PROBLEM LINK:

Practice
Contest

Author: Kumar Raju
Editorialist: Kumar Raju

DIFFICULTY:

CAKEWALK

PREREQUISITES:

Implementation, Math

PROBLEM:

Given N items of value X and M items of value Y, divide the items into two sets S_1 and S_2 such that \sum s_1 = \sum s_2 .

QUICK EXPLANATION:

You can find the answer by running two nested loops.

EXPLANATION:

Let the two sets be denoted by S_1 and S_2.
Let (i,j) be the tuple denoting the number of elements valued X and Y respectively is S_1.
Therefore, the number of elements in S_2 will be (N - i, N - j).
Sum of S_1 = i \times x + j \times y
sum of S_2 = (N - i) \times x + (M - j) \times y
Thus, we need to find if there exists 2 non-negative integers i and j such that the following equation is satisfied:
(N - i) \times x + (M - j) \times y = i \times x + j \times y
We can check this by replacing i and j with all possible values using simple for loops.
Check the simple code below for more understanding.

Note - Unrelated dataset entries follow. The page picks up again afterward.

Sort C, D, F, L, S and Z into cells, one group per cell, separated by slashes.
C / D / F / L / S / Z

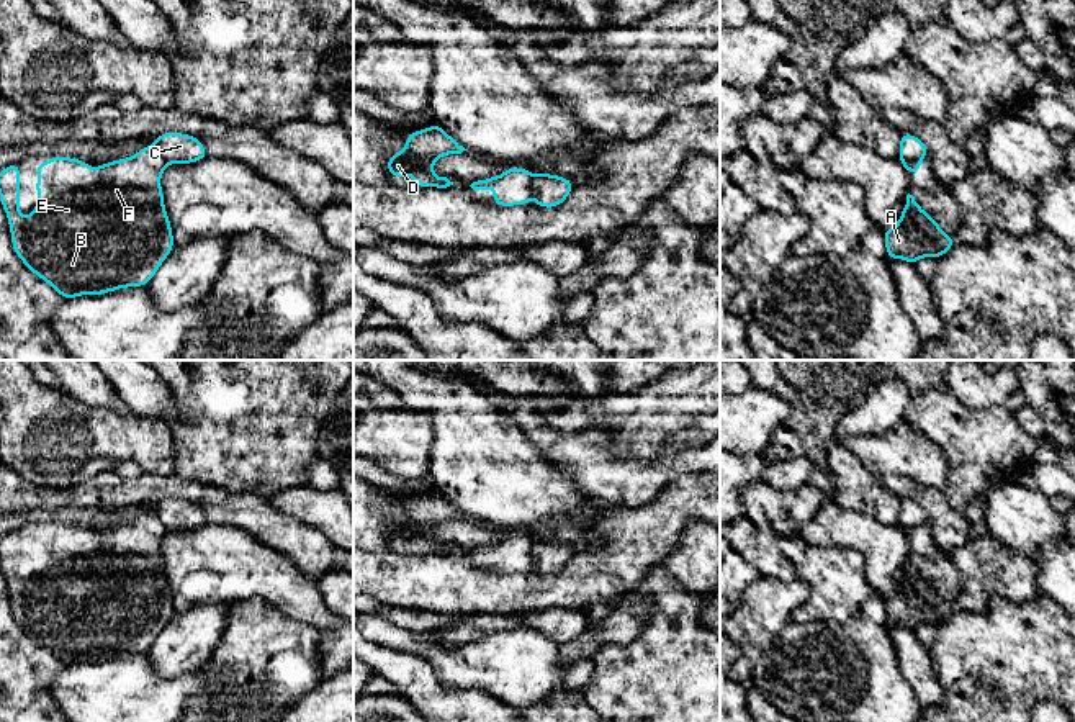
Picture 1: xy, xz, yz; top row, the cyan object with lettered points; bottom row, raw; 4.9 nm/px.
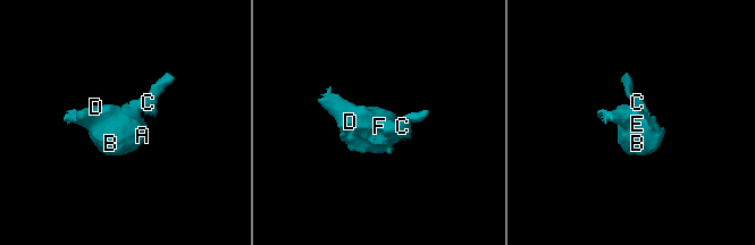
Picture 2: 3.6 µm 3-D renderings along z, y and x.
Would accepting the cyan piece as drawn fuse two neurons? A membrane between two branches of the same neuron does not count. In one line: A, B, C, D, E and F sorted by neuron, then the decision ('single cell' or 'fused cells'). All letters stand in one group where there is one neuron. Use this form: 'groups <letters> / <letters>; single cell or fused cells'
groups A B D E F / C; fused cells

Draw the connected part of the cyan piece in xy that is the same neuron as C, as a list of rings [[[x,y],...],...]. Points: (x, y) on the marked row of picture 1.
[[[183,133],[159,134],[154,146],[167,164],[191,164],[208,157],[203,142]]]

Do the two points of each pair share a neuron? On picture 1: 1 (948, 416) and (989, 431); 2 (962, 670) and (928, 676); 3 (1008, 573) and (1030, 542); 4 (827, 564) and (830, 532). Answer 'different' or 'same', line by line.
1: same
2: different
3: different
4: different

The intended complexity for this problem is \mathcal{O}(N^2)

EDITORIALIST’S SOLUTION:

Language used : C++

#include <bits/stdc++.h>
int main()
{
    long long t, n, m, x, y, i, j, flag;
    cin>>t;
    while(t--)
    {
        flag = 0;
        cin>>n>>m>>x>>y;
        for(i = 0; i <= n; ++i)
            for(j = 0; j <= m; ++j)
                if( (n - i)*x + (m - j)*y == (i)*x + (j)*y )
                    flag = 1;
            if(flag)
                cout<<"YES\n";
            else
                cout<<"NO\n";
    }
    return 0;
}

Can explain me what will be the output for
1 0 0 0
0 1 0 0
For both it should be yes because Sweetness
Level for both is 0

Can you suggest a test case for which this O(n) solution is failing ?
MY WA CODE: CodeChef: Practical coding for everyone

“YES”

Could you elaborate your logic so that I can help you debug?

let the number of truffles with first elf be N_1 & number of candies be M_1 .
Hence total sweetness with 1st elf will be equal to N_1X+M_1Y
Now the combined total sweetness of both the elves will be NX+MY .Now inorder to have equal amounts of sweetness each elf is bound to have a total sweetness of (NX+MY)/2 .
so from above 2 relations we can say that
N_1X+M_1Y = (NX+MY)/2
2N_1X+2M_1Y=NX+MY
M1=(NX+MY-2N_1X)/2Y
Now what I have done is to iterate through all values of possible values of N_1 (from 0 to N) and for each N_1 I am checking if we get a non negative integral value of M_1 which is less than or equal to M if we get this kind of value of M_1 we print "YES" and return else print "NO" after checking all values of N_1.I have tackled all the corner cases of like X=0 ,Y=0…etc separately .

Why doesn’t this approach work:
First check if the the total value=nx+my is divisible by 2
Second find gcd of x and y
Frame a linear diophantine eqn of the form:
ax+by=value/2
(The eqn will remain same for the second summation)
Third: check if (value/2) is divisible by gcd(x,y) for the above soln to have solns.
I don’t know why it doesn’t work
Please help!!!